CONSIGNE
Dites si chacune des affirmations suivantes concorde avec le texte sur la géolocalisation, en répondant par oui ou par non et en citant mot pour mot le passage qui permet de trancher.
1. Pole Star a été créée avant Insiteo.
2. Les technologies actuelles situent l'utilisateur à quelques centimètres près.
3. D'après Jérôme Legoff, les technologies extérieures sont aujourd'hui les plus présentes.

::: TEXTE À ANALYSER :::

Treize milliards de dollars. C'est le poids économique du marché de la géolocalisation d'ici à 2014, selon le cabinet Jupiter Research. Une projection difficile à valider. La géolocalisation recouvre en effet des applications extrêmement diverses, que l'on peut scinder en deux champs: l'indoor et l'outdoor.
«Si les technologies extérieures, essentiellement déployées autour du satellite, sont aujourd'hui les plus présentes, c'est sans conteste du côté de l'indoor que les développements marketing vont connaître une rapide explosion», signale Jérôme Legoff, consultant chez The Grand Union. En novembre 2011, Google annonçait l'intégration dans la version 6.0 de Google Maps pour Android des plans de plusieurs grands édifices de type aéroports, gares, centres commerciaux ou hôtels.
La géolocalisation à l'intérieur des édifices couverts ouvre des perspectives inédites aux marques et aux enseignes. Une expertise technologique où la France a pris une longueur d'avance, tirée notamment par deux sociétés, Pole Star et Insiteo, respectivement créées en 2002 et 2009 (et dont les patrons sont des transfuges de la recherche spatiale).
Les deux sociétés soutiennent la même stratégie: développer des offres susceptibles de prendre à l'intérieur des bâtiments le relais du GPS. Les technologies retenues permettent aujourd'hui de repérer la position de l'utilisateur avec une précision de 3 à 5 mètres. «Dans deux ans, on sera dans un niveau de précision centimétrique», affirme Pierre Varrod, vice-président marketing d'Insiteo.

::: BLOC DE DONNÉES :::

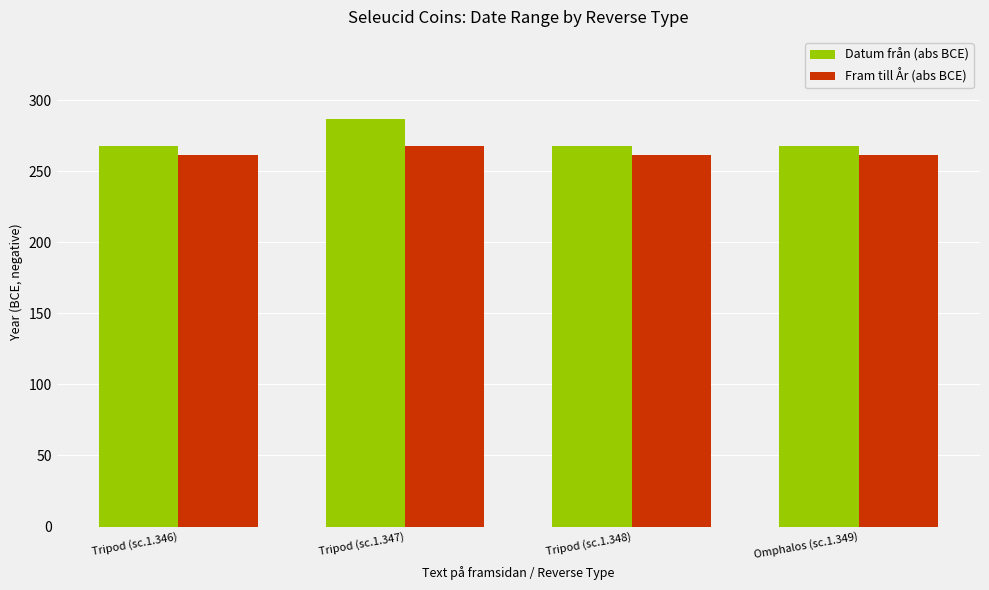

Which category has the highest value in the Datum från (abs BCE) series?

Tripod (sc.1.347)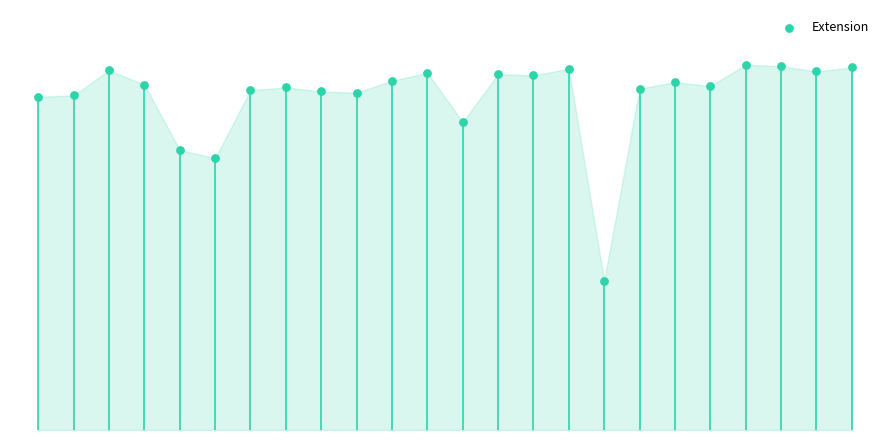

Between 14 and 5, which is larger?

14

:::

CORRIGÉ
1. Oui : « Pole Star et Insiteo, respectivement créées en 2002 et 2009 ».
2. Non : « avec une précision de 3 à 5 mètres ».
3. Oui : « les technologies extérieures, essentiellement déployées autour du satellite, sont aujourd'hui les plus présentes ».